◆ Description of the task:
Turn the source text of each of the entries below into a numbered list with one line per item, leaving out blank lines.

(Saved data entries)
::::::::
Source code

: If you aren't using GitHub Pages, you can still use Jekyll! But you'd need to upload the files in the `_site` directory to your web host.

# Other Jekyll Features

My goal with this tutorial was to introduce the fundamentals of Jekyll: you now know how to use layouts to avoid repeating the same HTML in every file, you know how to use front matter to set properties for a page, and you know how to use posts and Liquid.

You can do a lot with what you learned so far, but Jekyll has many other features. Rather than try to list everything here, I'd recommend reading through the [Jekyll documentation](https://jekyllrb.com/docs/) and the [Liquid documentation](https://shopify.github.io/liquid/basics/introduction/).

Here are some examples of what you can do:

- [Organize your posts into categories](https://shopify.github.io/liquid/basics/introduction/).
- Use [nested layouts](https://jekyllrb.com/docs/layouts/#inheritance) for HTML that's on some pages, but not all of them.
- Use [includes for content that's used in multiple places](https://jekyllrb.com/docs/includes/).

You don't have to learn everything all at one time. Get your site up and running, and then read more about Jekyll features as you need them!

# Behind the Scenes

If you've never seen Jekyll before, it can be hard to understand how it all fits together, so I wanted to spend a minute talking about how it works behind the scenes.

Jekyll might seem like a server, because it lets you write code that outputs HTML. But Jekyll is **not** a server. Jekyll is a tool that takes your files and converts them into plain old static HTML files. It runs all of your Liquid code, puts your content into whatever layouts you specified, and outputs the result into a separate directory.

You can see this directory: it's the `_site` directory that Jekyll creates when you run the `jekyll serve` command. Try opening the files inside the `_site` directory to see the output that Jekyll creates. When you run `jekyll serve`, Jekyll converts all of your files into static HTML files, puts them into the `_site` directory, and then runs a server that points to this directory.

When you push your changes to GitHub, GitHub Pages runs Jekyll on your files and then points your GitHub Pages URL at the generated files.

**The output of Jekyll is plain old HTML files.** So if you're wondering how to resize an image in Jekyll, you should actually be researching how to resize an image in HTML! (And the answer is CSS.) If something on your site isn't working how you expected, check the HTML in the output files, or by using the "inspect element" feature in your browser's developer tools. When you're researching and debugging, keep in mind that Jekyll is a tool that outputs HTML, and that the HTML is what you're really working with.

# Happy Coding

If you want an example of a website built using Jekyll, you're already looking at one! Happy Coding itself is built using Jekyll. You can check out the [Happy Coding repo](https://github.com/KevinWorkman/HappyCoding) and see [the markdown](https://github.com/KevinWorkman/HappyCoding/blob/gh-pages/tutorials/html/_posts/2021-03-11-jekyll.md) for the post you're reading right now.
::::::::
◆ Finished exercise:
1. Source code
2. : If you aren't using GitHub Pages, you can still use Jekyll! But you'd need to upload the files in the `_site` directory to your web host.
3. # Other Jekyll Features
4. My goal with this tutorial was to introduce the fundamentals of Jekyll: you now know how to use layouts to avoid repeating the same HTML in every file, you know how to use front matter to set properties for a page, and you know how to use posts and Liquid.
5. You can do a lot with what you learned so far, but Jekyll has many other features. Rather than try to list everything here, I'd recommend reading through the [Jekyll documentation](https://jekyllrb.com/docs/) and the [Liquid documentation](https://shopify.github.io/liquid/basics/introduction/).
6. Here are some examples of what you can do:
7. - [Organize your posts into categories](https://shopify.github.io/liquid/basics/introduction/).
8. - Use [nested layouts](https://jekyllrb.com/docs/layouts/#inheritance) for HTML that's on some pages, but not all of them.
9. - Use [includes for content that's used in multiple places](https://jekyllrb.com/docs/includes/).
10. You don't have to learn everything all at one time. Get your site up and running, and then read more about Jekyll features as you need them!
11. # Behind the Scenes
12. If you've never seen Jekyll before, it can be hard to understand how it all fits together, so I wanted to spend a minute talking about how it works behind the scenes.
13. Jekyll might seem like a server, because it lets you write code that outputs HTML. But Jekyll is **not** a server. Jekyll is a tool that takes your files and converts them into plain old static HTML files. It runs all of your Liquid code, puts your content into whatever layouts you specified, and outputs the result into a separate directory.
14. You can see this directory: it's the `_site` directory that Jekyll creates when you run the `jekyll serve` command. Try opening the files inside the `_site` directory to see the output that Jekyll creates. When you run `jekyll serve`, Jekyll converts all of your files into static HTML files, puts them into the `_site` directory, and then runs a server that points to this directory.
15. When you push your changes to GitHub, GitHub Pages runs Jekyll on your files and then points your GitHub Pages URL at the generated files.
16. **The output of Jekyll is plain old HTML files.** So if you're wondering how to resize an image in Jekyll, you should actually be researching how to resize an image in HTML! (And the answer is CSS.) If something on your site isn't working how you expected, check the HTML in the output files, or by using the "inspect element" feature in your browser's developer tools. When you're researching and debugging, keep in mind that Jekyll is a tool that outputs HTML, and that the HTML is what you're really working with.
17. # Happy Coding
18. If you want an example of a website built using Jekyll, you're already looking at one! Happy Coding itself is built using Jekyll. You can check out the [Happy Coding repo](https://github.com/KevinWorkman/HappyCoding) and see [the markdown](https://github.com/KevinWorkman/HappyCoding/blob/gh-pages/tutorials/html/_posts/2021-03-11-jekyll.md) for the post you're reading right now.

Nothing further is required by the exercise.